FIG. 1 is a schematic perspective view showing the lamination process in an embodiment of the elongated EL element of the present invention, FIG. 2 is a partially enlarged perspective view of an auxiliary electrode in the embodiment of FIG. 1, and FIG. FIG. 4 is an exploded perspective view showing the relationship between transparent conductive films, FIG. 4 is a sectional view of the elongated EL element completed in the example of FIG. 1, and FIG. 5 is a sectional view showing another example of forming an elongated EL element. be. FIG. 6 is a sectional view showing an example of a conventional EL element. 10... Long EL element; 11, 13... Roller: 1
2...Base material; 12a...Back electrical bridge; 12b...

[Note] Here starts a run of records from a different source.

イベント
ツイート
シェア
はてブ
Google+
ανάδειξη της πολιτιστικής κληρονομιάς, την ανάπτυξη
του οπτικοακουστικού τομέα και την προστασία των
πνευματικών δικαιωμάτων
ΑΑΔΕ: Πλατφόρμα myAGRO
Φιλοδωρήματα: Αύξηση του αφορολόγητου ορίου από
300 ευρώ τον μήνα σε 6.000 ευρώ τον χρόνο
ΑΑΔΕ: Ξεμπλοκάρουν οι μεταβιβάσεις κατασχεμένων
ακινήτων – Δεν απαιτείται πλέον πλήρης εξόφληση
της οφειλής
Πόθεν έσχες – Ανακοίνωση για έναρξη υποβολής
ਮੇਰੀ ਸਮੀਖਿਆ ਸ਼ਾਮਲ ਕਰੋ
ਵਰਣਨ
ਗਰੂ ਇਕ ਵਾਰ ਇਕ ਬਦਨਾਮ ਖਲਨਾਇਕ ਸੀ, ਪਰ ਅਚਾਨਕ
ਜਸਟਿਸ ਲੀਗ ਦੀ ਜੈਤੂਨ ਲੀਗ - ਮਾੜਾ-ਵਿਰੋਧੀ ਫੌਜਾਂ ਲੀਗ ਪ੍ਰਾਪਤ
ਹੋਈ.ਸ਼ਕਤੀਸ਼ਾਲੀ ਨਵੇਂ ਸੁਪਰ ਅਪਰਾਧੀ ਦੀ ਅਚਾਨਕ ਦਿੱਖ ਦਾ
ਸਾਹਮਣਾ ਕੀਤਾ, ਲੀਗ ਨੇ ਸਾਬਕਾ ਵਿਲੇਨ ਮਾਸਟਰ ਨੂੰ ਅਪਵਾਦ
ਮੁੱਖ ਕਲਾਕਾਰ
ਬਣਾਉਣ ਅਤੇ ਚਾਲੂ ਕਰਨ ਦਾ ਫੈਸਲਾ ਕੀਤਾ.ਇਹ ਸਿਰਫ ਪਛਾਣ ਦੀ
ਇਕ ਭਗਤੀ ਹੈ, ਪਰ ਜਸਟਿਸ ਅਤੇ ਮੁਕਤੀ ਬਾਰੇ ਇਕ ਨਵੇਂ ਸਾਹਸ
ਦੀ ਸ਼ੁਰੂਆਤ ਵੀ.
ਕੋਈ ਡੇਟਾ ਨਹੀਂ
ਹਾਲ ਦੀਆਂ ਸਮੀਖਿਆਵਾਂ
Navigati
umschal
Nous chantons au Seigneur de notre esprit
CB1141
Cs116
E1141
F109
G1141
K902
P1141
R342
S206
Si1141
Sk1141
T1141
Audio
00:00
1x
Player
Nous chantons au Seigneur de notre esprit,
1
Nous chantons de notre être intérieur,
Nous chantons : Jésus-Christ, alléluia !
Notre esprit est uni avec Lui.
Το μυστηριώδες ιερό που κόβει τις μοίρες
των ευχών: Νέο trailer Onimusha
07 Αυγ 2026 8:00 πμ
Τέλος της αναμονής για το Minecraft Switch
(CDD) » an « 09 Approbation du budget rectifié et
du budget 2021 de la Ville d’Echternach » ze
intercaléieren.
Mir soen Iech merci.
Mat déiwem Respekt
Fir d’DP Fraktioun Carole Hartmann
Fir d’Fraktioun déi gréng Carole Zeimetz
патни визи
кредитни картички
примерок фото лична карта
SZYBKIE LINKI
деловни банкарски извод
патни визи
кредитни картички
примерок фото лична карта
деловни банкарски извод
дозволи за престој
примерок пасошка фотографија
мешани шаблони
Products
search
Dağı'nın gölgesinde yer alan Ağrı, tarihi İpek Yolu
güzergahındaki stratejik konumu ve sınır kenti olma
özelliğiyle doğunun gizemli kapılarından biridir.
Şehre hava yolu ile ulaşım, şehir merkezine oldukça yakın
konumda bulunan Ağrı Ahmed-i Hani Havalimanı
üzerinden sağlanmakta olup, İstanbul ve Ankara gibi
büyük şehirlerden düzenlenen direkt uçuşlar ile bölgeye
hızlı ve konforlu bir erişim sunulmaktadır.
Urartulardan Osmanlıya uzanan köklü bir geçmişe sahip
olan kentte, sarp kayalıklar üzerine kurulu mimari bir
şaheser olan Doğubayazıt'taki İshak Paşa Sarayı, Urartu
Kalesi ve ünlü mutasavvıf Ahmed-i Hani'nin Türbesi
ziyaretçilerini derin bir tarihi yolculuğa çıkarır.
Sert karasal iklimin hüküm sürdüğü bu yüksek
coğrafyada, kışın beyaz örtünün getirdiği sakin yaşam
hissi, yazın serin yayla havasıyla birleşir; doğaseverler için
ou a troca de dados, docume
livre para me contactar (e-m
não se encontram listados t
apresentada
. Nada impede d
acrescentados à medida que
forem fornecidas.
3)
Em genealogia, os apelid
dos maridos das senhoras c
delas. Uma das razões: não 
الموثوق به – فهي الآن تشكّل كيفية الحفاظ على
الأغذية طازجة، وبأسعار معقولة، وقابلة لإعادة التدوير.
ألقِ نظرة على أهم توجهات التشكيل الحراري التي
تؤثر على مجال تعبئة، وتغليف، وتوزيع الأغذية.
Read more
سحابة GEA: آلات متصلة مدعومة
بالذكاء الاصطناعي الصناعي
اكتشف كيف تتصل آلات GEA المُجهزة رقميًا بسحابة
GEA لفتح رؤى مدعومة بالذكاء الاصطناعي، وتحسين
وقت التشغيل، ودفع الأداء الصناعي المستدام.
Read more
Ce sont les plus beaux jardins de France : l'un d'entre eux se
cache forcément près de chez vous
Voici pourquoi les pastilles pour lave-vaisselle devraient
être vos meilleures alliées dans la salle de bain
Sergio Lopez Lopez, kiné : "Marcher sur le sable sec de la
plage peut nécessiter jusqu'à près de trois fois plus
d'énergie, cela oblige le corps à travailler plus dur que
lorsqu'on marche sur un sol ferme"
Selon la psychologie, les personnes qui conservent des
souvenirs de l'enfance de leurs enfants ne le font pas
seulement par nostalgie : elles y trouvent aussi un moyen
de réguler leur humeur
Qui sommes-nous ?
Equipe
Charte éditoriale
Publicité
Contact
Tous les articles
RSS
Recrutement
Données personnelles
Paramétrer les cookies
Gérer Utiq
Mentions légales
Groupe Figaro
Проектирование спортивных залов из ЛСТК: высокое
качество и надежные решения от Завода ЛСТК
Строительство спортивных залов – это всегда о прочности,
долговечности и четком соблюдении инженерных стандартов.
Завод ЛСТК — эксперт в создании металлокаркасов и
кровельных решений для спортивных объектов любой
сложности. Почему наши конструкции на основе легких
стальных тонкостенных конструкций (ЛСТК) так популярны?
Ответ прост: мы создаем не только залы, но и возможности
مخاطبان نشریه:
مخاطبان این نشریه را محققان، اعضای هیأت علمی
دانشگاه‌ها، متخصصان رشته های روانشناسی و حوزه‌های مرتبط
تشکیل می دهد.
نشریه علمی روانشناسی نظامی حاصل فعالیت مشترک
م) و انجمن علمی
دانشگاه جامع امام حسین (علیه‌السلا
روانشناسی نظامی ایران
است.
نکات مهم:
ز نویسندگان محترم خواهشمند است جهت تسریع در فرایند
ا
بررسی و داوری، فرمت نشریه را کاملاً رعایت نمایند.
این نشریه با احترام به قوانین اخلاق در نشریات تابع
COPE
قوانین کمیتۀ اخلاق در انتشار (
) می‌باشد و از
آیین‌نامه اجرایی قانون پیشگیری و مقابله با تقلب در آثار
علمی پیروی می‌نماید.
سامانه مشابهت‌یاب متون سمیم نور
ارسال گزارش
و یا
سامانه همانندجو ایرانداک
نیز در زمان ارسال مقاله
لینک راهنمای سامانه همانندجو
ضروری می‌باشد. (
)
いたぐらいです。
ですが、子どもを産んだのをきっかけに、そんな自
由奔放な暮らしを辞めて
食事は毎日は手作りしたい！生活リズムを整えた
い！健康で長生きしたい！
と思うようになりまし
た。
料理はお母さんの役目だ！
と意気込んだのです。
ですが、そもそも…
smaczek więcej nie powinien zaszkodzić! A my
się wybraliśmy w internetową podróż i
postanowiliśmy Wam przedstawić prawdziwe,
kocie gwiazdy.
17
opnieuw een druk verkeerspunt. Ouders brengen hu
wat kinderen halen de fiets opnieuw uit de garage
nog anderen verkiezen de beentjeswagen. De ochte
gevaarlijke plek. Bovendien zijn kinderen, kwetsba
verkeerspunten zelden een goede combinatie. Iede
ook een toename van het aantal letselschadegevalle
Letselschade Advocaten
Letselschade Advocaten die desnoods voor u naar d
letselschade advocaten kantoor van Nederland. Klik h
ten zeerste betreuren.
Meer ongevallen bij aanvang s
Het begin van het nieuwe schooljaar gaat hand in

- Insulating layer: 12c... Light emitting layer; 14... Transparent conductive film: 15.16... Rotating roller; 17...
Auxiliary PiA; 18... Moisture-proof film; 20...
Insulator film: 21... Conductive metal layer; 22...
・Conductive adhesive. Patent applicant: Stanley Electric Co., Ltd. Agent: Patent attorney Hirayama - Muroma: Patent attorney Kaizu Tamotsu Figure 1 procedure Neho Seizan (self-motivated) November 10, 1985 Commissioner of the Japan Patent Office Yoshi 1) Takeshi Moon 1, Description of the case Patent Application No. 52326 of 1988 2, Name of the invention Long EL element 3, Person making the amendment Relationship to the case Patent applicant address 2-9-13 Nakameguro, Meguro-ku, Tokyo Issue name (2
30) Stanley Electric Co., Ltd. 4, Agent address: 9th floor, Build Kitsunichi, 4-30-23 Yotsuya, Shinjuku-ku, Tokyo 160 Phone: 03 (352) 18086, Drawing subject to amendment 7, Details of amendment (1) No. 1 in the drawing Figure 4 is corrected as shown in the attached sheet.

Claims (1)

[Claims] In a long EL element constructed by laminating a transparent conductive film on a base material on which an insulating layer and a light-emitting layer are sequentially formed on a back electrode, and sealing the film with moisture-proof films from above and below, the bottom surface of the transparent conductive film is The auxiliary electrode for preventing voltage drop, which should be provided along the longitudinal direction, is constructed by forming a conductive metal layer on the top surface of a long and thin insulating film by vapor deposition or lamination, and then coating it with a conductive adhesive. By inserting the auxiliary electrode under the transparent conductive film when laminating the transparent conductive film on the base material, the conductive adhesive forming the top part of the auxiliary electrode becomes transparent. A long EL element, characterized in that it is adhered to the lower surface of a conductive film.